3. Ethnocentrism (i.e., backlash against immigrants, refugees, and religious minorities). The ethnocentrism is itself rooted in both economic uncertainty ("immigrants will steal jobs") and existential fear—that immigrants/refugees/minorities are out to undermine or destroy the predominant Christian culture, either through violence or an erosion of sociocultural norms.
The backlash against transgender people—in addition to Trump's tweets today, Texas state legislature advanced a bill to restrict trans people's use of bathrooms—I believe stems from insecurity over a cultural shift away from heteronormative values. Conservatives are resistant to the idea of gender as a social construct, and anecdotally I've seen many conservatives insist that biological sex is binary despite the fact that chromosomal abnormalities can result in intersex individuals who must largely choose which heteronormative gender they will adopt.
I believe this to be largely a relic of both Christian religion and the strict-father morality that characterizes conservative moral views.
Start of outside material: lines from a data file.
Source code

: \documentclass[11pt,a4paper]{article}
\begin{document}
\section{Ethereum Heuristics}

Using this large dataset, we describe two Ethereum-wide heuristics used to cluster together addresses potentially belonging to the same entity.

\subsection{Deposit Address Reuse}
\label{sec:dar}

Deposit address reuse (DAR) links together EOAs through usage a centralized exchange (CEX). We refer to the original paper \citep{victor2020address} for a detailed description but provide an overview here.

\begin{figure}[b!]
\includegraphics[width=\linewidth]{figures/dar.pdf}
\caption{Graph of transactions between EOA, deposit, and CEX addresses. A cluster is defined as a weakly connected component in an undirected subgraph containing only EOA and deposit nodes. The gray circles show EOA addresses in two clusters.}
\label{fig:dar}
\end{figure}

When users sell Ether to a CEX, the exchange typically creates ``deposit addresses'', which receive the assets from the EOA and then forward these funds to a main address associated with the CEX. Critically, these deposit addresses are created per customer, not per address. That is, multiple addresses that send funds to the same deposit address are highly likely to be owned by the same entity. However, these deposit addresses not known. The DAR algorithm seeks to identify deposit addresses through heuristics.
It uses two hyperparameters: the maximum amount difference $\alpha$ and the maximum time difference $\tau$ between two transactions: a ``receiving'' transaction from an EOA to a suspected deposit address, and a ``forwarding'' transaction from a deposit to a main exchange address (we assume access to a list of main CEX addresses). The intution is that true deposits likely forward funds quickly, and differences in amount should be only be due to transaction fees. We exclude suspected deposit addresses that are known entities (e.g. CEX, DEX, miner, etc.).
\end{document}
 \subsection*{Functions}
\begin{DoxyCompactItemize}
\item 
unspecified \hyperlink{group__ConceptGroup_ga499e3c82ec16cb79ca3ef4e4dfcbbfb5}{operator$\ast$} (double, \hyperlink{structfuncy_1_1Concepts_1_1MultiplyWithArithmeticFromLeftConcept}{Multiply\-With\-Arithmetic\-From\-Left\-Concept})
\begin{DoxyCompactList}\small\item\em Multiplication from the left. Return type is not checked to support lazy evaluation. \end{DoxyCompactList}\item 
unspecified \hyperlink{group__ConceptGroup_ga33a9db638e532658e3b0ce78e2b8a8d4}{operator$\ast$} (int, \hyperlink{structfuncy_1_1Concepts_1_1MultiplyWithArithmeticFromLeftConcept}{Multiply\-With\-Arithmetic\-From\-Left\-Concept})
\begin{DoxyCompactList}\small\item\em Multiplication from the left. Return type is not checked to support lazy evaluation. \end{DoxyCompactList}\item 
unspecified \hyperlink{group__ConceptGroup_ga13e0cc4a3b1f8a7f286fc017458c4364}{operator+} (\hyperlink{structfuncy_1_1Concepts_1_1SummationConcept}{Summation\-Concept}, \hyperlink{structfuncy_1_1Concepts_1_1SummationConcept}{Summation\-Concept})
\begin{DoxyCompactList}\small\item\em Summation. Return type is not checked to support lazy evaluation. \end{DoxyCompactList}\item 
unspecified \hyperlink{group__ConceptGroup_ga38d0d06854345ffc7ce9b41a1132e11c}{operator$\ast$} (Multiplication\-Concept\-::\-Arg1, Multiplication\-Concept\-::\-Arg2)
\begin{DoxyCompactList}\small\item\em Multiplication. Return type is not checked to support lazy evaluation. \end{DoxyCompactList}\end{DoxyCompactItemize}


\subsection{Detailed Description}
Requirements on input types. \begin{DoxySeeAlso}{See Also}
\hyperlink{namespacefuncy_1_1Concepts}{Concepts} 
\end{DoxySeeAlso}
Trump's move today will be largely inconsequential—trans people currently serve in silence, just as gay people did until the repeal of DADT, and will likely continue to do so. And just as the repeal of DADT was derided by conservatives as a "social experiment," so too we are seeing conservatives object that trans people are mentally ill sexual predators who will adversely affect cohesion and thus combat readiness. But the abundance of research indicates that when trans people serve openly, as they do in many other Western nations, there is no significant cost or effect on readiness. The repeal of DADT turned out to be much ado about nothing, and when trans people are eventually allowed to serve openly—and they will, sooner or later—it will in time be viewed as similarly insignificant to the heteronormative majority.
Let's remember that Trump is almost certainly tweeting this to distract the media from the repeated failures of the republican congress, his crass and boorish behavior, as well as the mounting evidence of his and/or his associates' collusion with a hostile foreign government. One of Trump's longtime (and very effective) strategies when the kitchen gets hot is to say or do things to pander to his base—hence him holding what was essentially a campaign rally the earlier this week in addition to a rambling, lewd, and politically-charged speech at this year’s Boy Scouts Jamboree. He is his own worst enemy, though, and both his facade and his support will continue to unravel.